The back half of the gallery houses Crowder’s installation Mariposa mori. The viewer enters through open red velvet curtains to encounter a space reminiscent of a museum, or an avid collector’s study. Methodically placed throughout are seven cabinets or display cases of the same name as the installation with varying parenthetical subtitles like Historia Naturalia or Specimen Pedestal. Along the back wall is a tromp l’oeil of a library, replete with Mariposa mori (Collector’s Portrait) mounted resolutely above the faux mantle. Each dark mahogany display case holds anywhere from one to over one hundred butterflies cast in a process known as pâte de verre, which is a method deriving from 19th century France in which an artisan melts and fuses glass particles together. Evocative of both curiosity cabinets and natural history museums, Dr. Scott Sherer says this of the work: “While simple colorless glass particles conjoin to capture the idiosyncrasy of a singular butterfly and suggest the remarkable journeys that enable the survival of a kaleidoscope, Mariposa mori also maintains a deeper conceptual foundation.” Except there is no concept.

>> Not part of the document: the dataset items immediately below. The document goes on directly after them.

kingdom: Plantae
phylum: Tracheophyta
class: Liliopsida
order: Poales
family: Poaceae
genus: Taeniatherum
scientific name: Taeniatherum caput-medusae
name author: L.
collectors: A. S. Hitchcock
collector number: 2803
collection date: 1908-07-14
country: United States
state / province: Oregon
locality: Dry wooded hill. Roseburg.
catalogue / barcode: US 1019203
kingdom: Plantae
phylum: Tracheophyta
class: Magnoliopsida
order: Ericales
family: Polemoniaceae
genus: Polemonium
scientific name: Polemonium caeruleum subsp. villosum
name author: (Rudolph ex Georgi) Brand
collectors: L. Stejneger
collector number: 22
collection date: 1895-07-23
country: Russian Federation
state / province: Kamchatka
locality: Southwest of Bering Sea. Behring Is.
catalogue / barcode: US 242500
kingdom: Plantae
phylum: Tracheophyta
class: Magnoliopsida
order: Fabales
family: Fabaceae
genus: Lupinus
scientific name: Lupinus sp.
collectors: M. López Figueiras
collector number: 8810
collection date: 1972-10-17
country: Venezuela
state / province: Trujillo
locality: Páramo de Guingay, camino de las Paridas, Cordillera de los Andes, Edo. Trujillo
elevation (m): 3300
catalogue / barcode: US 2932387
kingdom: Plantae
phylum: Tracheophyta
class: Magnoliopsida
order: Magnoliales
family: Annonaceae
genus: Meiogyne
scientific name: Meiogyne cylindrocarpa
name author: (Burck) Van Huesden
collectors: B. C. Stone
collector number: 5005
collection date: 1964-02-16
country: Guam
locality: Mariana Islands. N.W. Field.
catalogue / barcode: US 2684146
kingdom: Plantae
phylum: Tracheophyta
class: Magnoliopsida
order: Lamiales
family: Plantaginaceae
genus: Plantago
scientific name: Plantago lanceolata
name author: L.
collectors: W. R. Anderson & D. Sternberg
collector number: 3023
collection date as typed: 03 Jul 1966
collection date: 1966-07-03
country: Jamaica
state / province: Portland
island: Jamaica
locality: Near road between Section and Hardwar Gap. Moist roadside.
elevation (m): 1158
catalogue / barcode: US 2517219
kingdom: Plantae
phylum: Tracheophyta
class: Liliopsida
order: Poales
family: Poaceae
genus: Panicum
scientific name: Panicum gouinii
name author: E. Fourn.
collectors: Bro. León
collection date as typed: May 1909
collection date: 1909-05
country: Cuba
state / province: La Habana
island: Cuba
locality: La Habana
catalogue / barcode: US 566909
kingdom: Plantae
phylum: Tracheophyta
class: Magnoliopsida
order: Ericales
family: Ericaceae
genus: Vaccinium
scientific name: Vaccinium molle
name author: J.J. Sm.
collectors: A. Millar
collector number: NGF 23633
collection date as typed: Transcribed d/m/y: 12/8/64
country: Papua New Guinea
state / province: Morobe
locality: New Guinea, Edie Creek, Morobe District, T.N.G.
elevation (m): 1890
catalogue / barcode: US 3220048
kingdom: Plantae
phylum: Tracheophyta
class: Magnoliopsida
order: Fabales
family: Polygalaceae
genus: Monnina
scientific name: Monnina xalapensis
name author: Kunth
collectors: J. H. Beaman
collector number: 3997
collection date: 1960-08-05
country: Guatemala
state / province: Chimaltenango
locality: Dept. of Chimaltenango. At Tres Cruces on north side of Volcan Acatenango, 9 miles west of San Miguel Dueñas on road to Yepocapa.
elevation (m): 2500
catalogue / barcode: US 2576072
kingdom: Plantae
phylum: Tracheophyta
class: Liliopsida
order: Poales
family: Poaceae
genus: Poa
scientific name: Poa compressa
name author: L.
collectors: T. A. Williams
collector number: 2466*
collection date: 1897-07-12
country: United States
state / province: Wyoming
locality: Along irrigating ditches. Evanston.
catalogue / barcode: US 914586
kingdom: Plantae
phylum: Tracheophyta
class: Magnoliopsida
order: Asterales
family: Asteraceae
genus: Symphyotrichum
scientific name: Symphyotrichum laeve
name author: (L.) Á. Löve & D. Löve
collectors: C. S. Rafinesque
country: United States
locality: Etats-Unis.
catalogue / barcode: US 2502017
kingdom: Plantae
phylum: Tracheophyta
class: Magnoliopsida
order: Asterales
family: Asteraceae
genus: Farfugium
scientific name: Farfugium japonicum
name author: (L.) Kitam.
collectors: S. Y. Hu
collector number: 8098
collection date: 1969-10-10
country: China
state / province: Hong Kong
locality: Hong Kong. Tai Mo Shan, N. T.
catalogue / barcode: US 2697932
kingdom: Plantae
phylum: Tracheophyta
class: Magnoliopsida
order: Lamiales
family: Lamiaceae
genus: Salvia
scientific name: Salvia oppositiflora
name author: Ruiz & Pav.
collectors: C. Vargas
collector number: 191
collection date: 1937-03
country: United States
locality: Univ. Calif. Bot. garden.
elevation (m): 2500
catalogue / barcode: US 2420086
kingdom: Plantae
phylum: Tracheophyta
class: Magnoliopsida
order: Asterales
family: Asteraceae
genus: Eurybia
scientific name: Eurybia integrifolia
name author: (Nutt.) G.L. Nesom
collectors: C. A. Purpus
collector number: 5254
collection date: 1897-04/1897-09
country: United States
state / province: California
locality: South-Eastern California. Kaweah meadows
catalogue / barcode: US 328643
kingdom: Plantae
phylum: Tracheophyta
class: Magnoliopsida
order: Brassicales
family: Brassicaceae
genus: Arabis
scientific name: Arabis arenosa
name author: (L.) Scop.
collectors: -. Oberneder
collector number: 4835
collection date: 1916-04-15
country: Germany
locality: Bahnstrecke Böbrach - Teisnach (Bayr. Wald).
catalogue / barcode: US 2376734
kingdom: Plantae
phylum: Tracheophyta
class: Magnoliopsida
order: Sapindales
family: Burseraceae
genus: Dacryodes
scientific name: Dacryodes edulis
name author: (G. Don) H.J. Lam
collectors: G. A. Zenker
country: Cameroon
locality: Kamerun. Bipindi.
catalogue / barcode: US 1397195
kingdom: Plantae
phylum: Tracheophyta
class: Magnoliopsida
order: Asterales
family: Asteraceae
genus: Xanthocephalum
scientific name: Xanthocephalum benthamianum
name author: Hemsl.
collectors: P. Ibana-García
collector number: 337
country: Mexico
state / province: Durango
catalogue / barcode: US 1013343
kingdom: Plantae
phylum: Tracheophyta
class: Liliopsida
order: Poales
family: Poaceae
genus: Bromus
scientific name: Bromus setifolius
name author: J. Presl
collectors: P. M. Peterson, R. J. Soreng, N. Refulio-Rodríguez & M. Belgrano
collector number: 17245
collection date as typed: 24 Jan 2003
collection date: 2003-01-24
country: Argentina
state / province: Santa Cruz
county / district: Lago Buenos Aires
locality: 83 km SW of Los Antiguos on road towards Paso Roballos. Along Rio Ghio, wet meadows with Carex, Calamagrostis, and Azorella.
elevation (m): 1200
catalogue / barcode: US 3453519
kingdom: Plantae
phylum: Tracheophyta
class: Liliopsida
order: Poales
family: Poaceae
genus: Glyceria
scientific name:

Mariposa mori (Collector’s Portrait), 2013, 32x31x5 inches.
The butterflies, while impeccably crafted and carefully placed, offer no evidence of research, or taxonomy, or any categorization whatsoever. The most intellectually rigorous endeavor Crowder embarks upon the viewer is Mariposa mori (Historia Naturalia), a three-step representation of a caterpillar transforming into a butterfly. And while the beautifully constructed butterflies—in all their muted color and granulated fragility—should arguably be enough, with the incorporation of curiosity cabinets and a museum setting, he has effectively assigned meaning where it doesn’t belong.
Mariposa mori (Historia Naturalia), 2013, Re-fabricated antique cabinet, cast bronze, cast glass (pate verre), cast lead crystal, antique glass, velvet, mirror, 42x25x59.5 inches.
Mariposa mori (Historia Naturalia) detail, 2013, Re-fabricated
antique cabinet, cast bronze, cast glass (pate verre), cast lead
crystal, antique glass, velvet, mirror, 42x25x59.5 inches.
Mariposa mori (Historia Naturalia) detail, 2013, Re-fabricated
antique cabinet, cast bronze, cast glass (pate verre), cast lead
crystal, antique glass, velvet, mirror, 42x25x59.5 inches.
Mariposa mori (Historia Naturalia) detail, 2013, Re-fabricated
antique cabinet, cast bronze, cast glass (pate verre), cast lead
crystal, antique glass, velvet, mirror, 42x25x59.5 inches.
Where Mariposa mori misses conceptually, Crowder’s Refined Crude series hits the mark. In the room directly in front of Mariposa mori he has mounted seven works from the series, all with the same name but variations in number (as in Refined Crude 68.86 or Refined Crude 58.65), evocative of the banal “Untitled’s” of the foregone era of modernist painting. And although every material used in Refined Crude is representational, Crowder’s angular construction certainly harkens to geometric abstraction. Each piece is a slight variation of the same scene: a cast drill bit attached to a mahogany frame, either hanging or slightly penetrating the mahogany on the opposite side. Slate or a photograph of rock in a landscape occasionally factors in, as in 60.57 or 46.80. Here, Crowder melds complex layers of meaning with the materials he uses and how he chooses to display them. But between the voluptuous red walls, the velvety curtains, the heavy-handed flocking, and the vaginally fetishistic Body of Work: Part 2, the viewer constantly has to contend with props instead of examining the work for what it is. And ironically, the agitation created in these conflations of meaning is actually more erotic than the theatrics enveloping the work.
Refined Crude 46.80, 2013, Cast lead crystal, slate, 13x17x2 inches.
Retro-spectacle undoubtedly lives up to its name. Unfortunately, the spectacular nature of the exhibition betrays Michael Crowder’s masterful craftsmanship instead of buttressing it.
Retro-spectacle runs until October 22, 2013 at Wade Wilson Art.